Search code examples
openclbuffer-objects

OpenCL Buffer Creation


I am fairly new to OpenCL and though I have understood everything up until now, but I am having trouble understanding how buffer objects work.

I haven't understood where a buffer object is stored. In this StackOverflow question it is stated that:

If you have one device only, probably (99.99%) is going to be in the device. (In rare cases it may be in the host if the device does not have enough memory for the time being)

To me, this means that buffer objects are stored in device memory. However, as is stated in this StackOverflow question, if the flag CL_MEM_ALLOC_HOST_PTR is used in clCreateBuffer, the memory used will most likely be pinned memory. My understanding is that, when memory is pinned it will not be swapped out. This means that pinned memory MUST be located in RAM, not in device memory.

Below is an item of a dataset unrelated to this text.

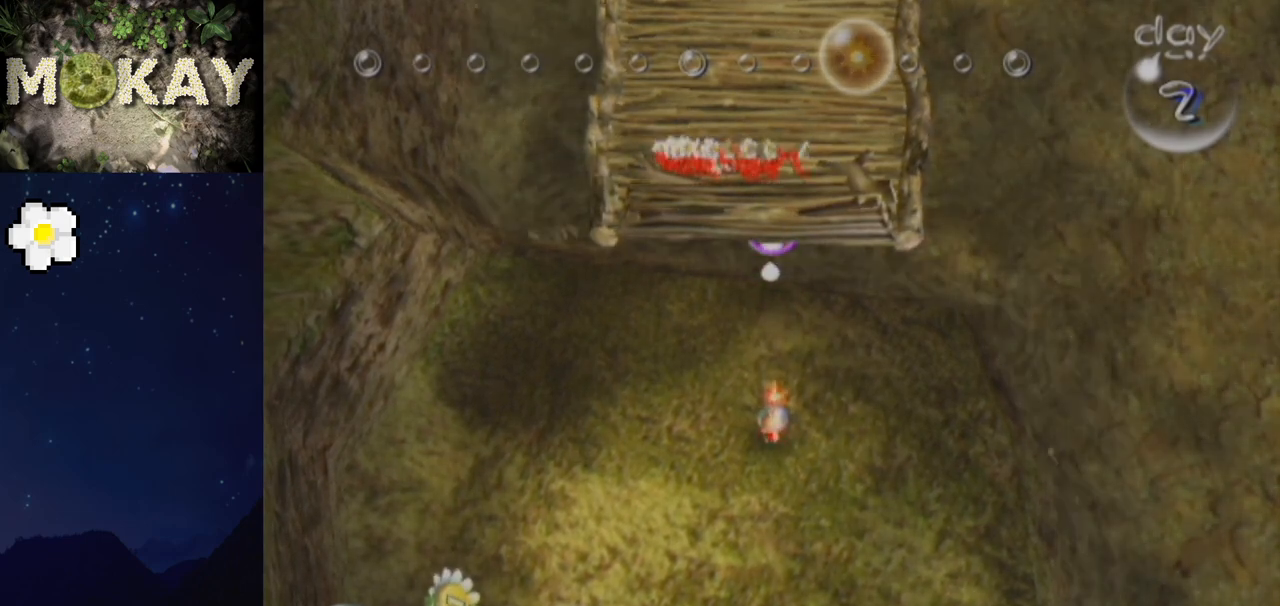
{"buttons": [], "left_stick": "center", "right_stick": "center", "events": [[100, "A", "down"], [167, "A", "up"]]}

So what is actually happening?

What I would like to know what do the flags:

  • CL_MEM_USE_HOST_PTR
  • CL_MEM_COPY_HOST_PTR
  • CL_MEM_ALLOC_HOST_PTR

imply about the location of buffer.

Thank you


Solution

  • The specification is (deliberately?) vague on the topic, leaving a lot of freedom to implementors. So unless an OpenCL implementation you are targeting makes explicit guarantees for the flags, you should treat them as advisory.

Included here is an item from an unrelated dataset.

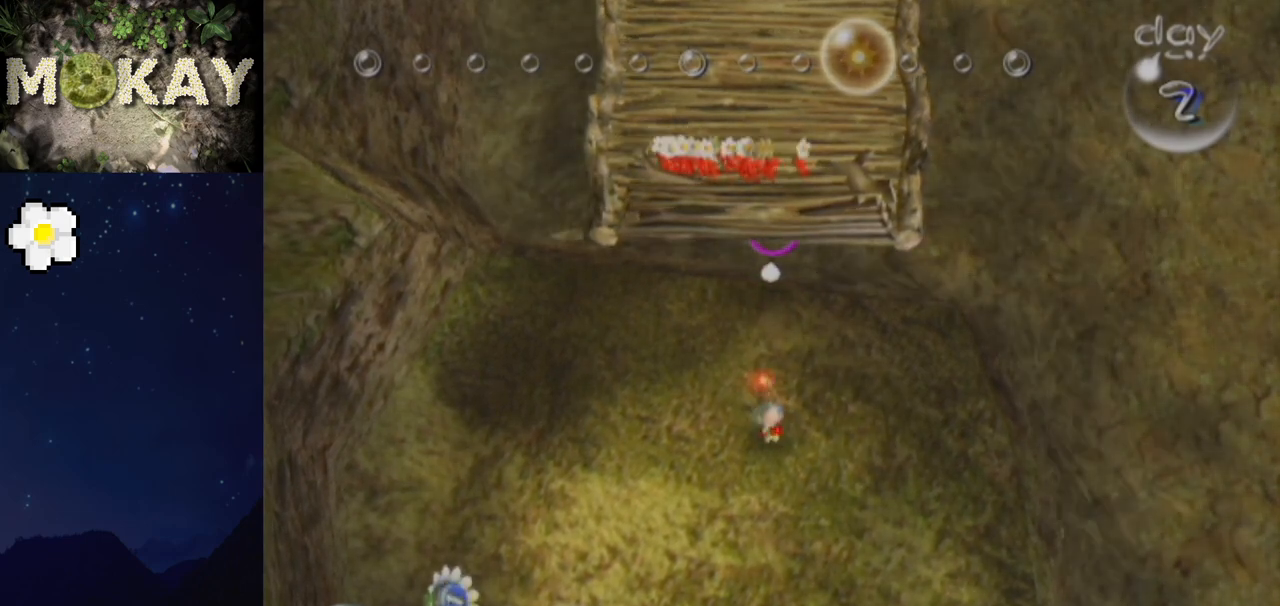
{"buttons": ["B"], "left_stick": "center", "right_stick": "center", "events": [[500, "B", "down"]]}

    First off, CL_MEM_COPY_HOST_PTR actually has nothing to do with allocation, it just means that you would like clCreateBuffer to pre-fill the allocated memory with the contents of the memory at the host_ptr you passed to the call. This is as if you called clCreateBuffer with host_ptr = NULL and without this flag, and then made a blocking clEnqueueWriteBuffer call to write the entire buffer.

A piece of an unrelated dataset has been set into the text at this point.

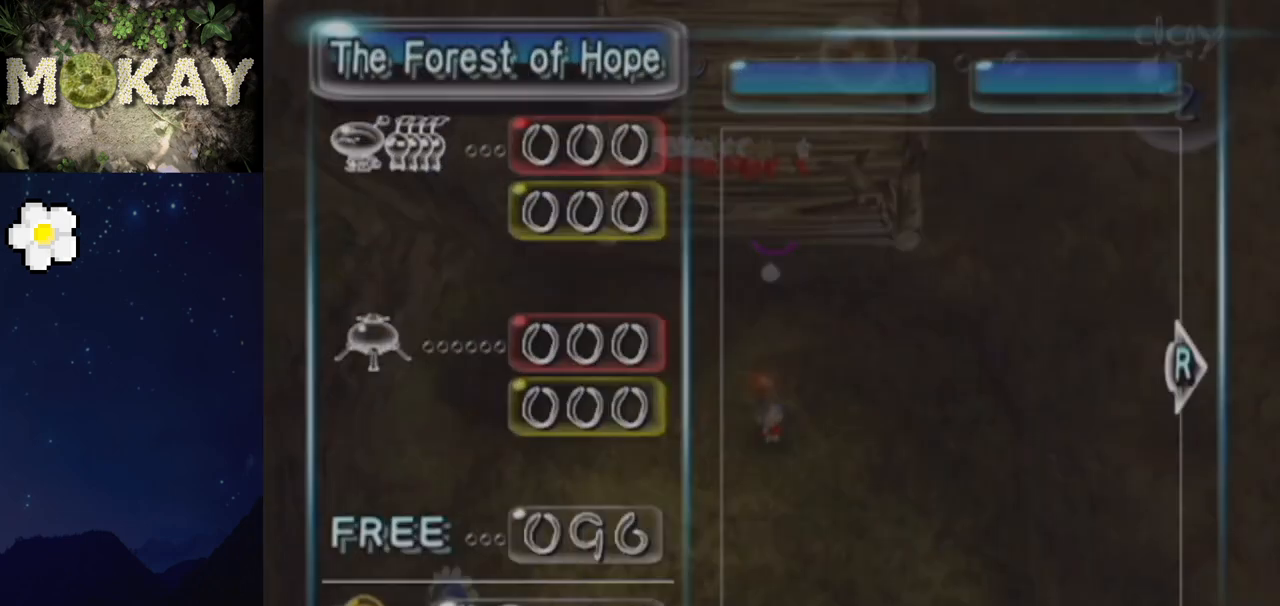
{"buttons": [], "left_stick": "down-right", "right_stick": "center", "events": [[33, "B", "up"], [300, "left_stick", "left"], [467, "left_stick", "down-right"]]}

    Regarding allocation modes:

    • CL_MEM_USE_HOST_PTR - this means you've pre-allocated some memory, correctly aligned, and would like to use this as backing memory for the buffer. The implementation can still allocate device memory and copy back and forth between your buffer and the allocated memory, if the device does not support directly accessing host memory, or if the driver decides that a shadow copy to VRAM will be more efficient than directly accessing system memory. On implementations that can read directly from system memory though, this is one option for zero-copy buffers.
    • CL_MEM_ALLOC_HOST_PTR - This is a hint to tell the OpenCL implementation that you're planning to access the buffer from the host side by mapping it into host address space, but unlike CL_MEM_USE_HOST_PTR, you are leaving the allocation itself to the OpenCL implementation. For implementations that support it, this is another option for zero copy buffers: create the buffer, map it to the host, get a host algorithm or I/O to write to the mapped memory, then unmap it and use it in a GPU kernel. Unlike CL_MEM_USE_HOST_PTR, this leaves the door open for using VRAM that can be mapped directly to the CPU's address space (e.g. PCIe BARs).
    • Default (neither of the above 2): Allocate wherever most convenient for the device. Typically VRAM, and if memory-mapping into host memory is not supported by the device, this typically means that if you map it into host address space, you end up with 2 copies of the buffer, one in VRAM and one in system memory, while the OpenCL implementation internally copies back and forth between the 2.

    Note that the implementation may also use any access flags provided ( CL_MEM_HOST_WRITE_ONLY, CL_MEM_HOST_READ_ONLY, CL_MEM_HOST_NO_ACCESS, CL_MEM_WRITE_ONLY, CL_MEM_READ_ONLY, and CL_MEM_READ_WRITE) to influence the decision where to allocate memory.

    Finally, regarding "pinned" memory: many modern systems have an IOMMU, and when this is active, system memory access from devices can cause IOMMU page faults, so the host memory technically doesn't even need to be resident. In any case, the OpenCL implementation is typically deeply integrated with a kernel-level device driver, which can typically pin system memory ranges (exclude them from paging) on demand. So if using CL_MEM_USE_HOST_PTR you just need to make sure you provide appropriately aligned memory, and the implementation will take care of pinning for you.